Bridge the gap and connect the dots on customer experience
There are many ways organizations can bridge the gap between their perceptions of what customers want and the reality of what customers “actually” want.
Personalization and providing content that resonates, engages and delights customers — from the moment they search to the moment they buy to the moment they become valued customers and advocates — is the key. Below are three simple ways you can do this.
Don’t just think personas — think behavior and personas
Personalization goes beyond brand awareness, and organizations should think deeply about how they approach persona marketing. Segmentation is a good start, but it’s not enough.
Build a language of loyalty with your customers based on understanding individual personas, subpersonas and multipersonas. Experiment by creating new digital experiences (based on understanding behavior and intent) and test the dynamics and results of these campaigns. Test different marketing messages to different groups of customers and put yourself in your customer’s shoes.
Leverage technology to help you understand your consumer — at the most granular level
The biggest challenges marketers face regarding personalization are gaining insights quickly enough, having enough data and having inaccurate data, according to data from Experian, which surveyed over 250 data management marketers.
The growth of AI, machine learning and deep learning technology addresses this challenge head-on. This can allow marketers to take personalization to a whole new level — using data as the voice of the customer — so you can match and tailor digital experiences to customer journeys.
Deep learning technology provides more personal and accurate data points, enabling more accurate personalization recommendations. This allows marketers to:
- utilize insights and recommendations on industry trends, consumer behavior, and intent signals.
- experiment with new personalized experiences — testing messages through the funnel.
- ensure that content and messages reach the right customer at the right time in the right format and on the right channel.
Focus: Organization design
Make the experience model a central part of the org — drive bottom-line performance
With the knowledge and technology in place to provide more connected customer experiences, it’s vital that organizations structure themselves around the customer. Organization design is a key — yet often overlooked — component of building an agile organization.
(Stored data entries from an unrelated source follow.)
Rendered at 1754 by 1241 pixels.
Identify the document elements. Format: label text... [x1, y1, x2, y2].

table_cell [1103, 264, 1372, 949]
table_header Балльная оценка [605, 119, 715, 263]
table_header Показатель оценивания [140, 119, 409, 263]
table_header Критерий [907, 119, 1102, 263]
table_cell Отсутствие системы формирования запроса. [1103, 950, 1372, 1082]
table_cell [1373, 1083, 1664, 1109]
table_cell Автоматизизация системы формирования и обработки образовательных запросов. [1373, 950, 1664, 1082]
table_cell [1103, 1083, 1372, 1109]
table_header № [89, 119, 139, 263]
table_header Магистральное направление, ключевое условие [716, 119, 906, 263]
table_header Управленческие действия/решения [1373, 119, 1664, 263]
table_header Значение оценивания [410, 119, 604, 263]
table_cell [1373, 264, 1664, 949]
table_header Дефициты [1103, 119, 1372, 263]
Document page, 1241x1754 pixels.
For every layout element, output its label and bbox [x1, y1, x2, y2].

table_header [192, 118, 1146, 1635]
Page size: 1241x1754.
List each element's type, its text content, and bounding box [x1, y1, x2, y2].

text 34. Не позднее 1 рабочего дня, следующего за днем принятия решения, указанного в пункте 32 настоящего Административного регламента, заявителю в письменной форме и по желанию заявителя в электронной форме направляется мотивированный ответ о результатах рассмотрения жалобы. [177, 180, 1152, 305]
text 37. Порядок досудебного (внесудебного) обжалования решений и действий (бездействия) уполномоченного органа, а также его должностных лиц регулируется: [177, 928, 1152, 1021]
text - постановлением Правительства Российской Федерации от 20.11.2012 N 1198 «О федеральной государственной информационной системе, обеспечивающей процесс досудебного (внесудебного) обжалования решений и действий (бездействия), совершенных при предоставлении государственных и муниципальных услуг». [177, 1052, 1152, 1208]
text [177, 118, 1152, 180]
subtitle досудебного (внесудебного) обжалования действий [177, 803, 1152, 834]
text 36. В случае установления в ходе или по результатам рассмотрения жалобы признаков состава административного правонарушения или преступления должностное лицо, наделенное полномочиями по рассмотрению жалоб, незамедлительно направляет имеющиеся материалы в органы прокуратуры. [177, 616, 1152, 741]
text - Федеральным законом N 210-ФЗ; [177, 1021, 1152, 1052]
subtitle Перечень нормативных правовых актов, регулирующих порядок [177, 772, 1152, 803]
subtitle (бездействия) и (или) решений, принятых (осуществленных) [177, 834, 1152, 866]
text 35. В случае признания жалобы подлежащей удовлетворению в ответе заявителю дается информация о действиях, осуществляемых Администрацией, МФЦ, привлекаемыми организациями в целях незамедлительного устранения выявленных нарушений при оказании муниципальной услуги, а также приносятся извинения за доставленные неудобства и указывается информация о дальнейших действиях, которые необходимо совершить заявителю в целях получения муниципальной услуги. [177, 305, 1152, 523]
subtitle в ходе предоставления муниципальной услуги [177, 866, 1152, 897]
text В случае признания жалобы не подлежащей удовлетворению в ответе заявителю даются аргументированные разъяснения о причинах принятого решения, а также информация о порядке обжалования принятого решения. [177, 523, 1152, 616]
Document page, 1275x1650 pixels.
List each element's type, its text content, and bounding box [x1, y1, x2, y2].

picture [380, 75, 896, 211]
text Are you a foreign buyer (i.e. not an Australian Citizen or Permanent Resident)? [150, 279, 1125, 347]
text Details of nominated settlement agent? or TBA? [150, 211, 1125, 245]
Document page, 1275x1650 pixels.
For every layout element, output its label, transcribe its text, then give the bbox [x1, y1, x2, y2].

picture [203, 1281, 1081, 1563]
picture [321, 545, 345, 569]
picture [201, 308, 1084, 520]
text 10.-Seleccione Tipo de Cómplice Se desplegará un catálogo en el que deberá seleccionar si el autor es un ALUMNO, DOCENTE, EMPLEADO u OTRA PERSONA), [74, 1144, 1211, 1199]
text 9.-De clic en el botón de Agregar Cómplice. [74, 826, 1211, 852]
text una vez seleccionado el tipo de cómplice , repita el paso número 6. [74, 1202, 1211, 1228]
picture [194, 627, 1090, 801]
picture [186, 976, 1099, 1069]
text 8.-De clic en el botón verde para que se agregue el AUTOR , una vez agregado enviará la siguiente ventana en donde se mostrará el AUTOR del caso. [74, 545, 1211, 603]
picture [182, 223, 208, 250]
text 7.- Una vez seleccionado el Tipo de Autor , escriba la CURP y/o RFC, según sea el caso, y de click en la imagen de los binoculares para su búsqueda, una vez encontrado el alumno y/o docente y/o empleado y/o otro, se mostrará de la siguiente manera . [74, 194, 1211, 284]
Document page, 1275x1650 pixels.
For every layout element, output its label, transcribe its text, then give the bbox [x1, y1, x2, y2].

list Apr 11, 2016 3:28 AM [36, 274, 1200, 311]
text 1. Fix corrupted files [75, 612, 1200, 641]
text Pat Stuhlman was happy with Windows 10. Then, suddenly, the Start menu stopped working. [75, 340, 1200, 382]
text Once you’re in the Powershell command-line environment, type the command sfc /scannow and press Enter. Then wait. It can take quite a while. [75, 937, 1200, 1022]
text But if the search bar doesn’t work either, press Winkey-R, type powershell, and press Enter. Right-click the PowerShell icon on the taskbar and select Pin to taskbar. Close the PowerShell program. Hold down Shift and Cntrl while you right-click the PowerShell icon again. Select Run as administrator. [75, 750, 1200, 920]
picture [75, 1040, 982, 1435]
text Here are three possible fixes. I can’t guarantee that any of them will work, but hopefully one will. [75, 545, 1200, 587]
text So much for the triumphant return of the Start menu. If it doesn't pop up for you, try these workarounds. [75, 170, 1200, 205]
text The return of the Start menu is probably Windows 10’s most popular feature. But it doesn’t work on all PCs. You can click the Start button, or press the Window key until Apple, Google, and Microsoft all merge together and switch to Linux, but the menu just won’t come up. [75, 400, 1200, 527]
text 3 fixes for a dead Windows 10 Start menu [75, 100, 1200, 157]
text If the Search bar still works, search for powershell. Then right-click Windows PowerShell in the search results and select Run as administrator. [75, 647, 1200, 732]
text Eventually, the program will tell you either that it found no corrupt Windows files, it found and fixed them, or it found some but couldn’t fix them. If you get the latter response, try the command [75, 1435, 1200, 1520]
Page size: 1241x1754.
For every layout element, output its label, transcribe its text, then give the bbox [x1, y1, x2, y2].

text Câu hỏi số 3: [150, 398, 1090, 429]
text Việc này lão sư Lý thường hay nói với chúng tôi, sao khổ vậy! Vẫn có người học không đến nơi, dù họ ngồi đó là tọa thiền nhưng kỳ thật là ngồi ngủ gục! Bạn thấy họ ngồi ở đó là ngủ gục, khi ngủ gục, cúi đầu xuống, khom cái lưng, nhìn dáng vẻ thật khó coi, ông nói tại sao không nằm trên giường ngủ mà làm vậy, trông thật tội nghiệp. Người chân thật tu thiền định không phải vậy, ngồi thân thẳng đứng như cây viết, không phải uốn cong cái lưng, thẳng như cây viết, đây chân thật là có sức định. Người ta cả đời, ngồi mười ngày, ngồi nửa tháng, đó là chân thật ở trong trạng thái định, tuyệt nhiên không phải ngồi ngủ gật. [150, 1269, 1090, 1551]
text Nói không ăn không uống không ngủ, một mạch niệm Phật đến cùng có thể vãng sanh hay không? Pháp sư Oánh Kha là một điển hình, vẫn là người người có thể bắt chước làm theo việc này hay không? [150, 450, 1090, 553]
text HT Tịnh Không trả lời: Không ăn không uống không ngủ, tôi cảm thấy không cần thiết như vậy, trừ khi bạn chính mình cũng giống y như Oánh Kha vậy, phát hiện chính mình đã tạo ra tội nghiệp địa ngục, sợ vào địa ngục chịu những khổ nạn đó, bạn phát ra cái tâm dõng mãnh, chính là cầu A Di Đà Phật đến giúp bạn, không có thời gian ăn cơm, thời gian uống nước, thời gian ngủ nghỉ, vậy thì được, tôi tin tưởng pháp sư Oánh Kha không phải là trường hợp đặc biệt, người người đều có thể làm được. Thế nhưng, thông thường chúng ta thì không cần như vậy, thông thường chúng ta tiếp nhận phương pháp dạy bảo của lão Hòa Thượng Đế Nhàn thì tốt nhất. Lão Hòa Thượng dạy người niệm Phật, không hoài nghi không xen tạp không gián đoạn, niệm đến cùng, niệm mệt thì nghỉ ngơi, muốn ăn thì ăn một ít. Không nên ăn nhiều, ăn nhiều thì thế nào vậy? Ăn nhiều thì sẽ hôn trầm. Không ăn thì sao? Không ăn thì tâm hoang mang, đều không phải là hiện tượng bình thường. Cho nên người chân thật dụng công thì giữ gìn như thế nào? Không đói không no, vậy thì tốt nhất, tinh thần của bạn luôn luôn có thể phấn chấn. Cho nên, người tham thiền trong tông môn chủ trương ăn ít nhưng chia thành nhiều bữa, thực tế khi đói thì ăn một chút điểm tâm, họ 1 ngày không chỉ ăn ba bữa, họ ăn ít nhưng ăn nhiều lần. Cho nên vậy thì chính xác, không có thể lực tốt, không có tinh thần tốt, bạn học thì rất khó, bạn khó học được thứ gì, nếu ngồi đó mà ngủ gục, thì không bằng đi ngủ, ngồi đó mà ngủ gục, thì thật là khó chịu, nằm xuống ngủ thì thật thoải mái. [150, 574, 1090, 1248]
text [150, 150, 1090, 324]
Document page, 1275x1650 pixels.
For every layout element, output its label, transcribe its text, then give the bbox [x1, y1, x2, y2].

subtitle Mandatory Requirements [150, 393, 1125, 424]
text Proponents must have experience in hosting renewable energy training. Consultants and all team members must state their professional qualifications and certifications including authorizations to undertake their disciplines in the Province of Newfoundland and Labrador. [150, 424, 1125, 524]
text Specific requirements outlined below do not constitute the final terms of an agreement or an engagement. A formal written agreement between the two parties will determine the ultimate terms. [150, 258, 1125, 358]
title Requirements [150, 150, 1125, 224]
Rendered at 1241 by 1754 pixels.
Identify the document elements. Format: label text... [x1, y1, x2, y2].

Companies can no longer afford to look at their customers from siloed marketing, sales and customer success perspectives and will need to structure accordingly. Edelman Digital describes this process as experience planning that helps to build content and messages from the customer’s perspective.
Success in a new era of personalization requires martech organizations to plan, structure and align around the customer. The martech ecosystem has the right technology to do this, but perhaps not yet the right approach.
Building customer experience projects and agile teams — across all parts of the organization — will better help marketers align all communication programs and ultimately improve their customer experience and corresponding company performance. It’s the perfect win-win — if executed correctly.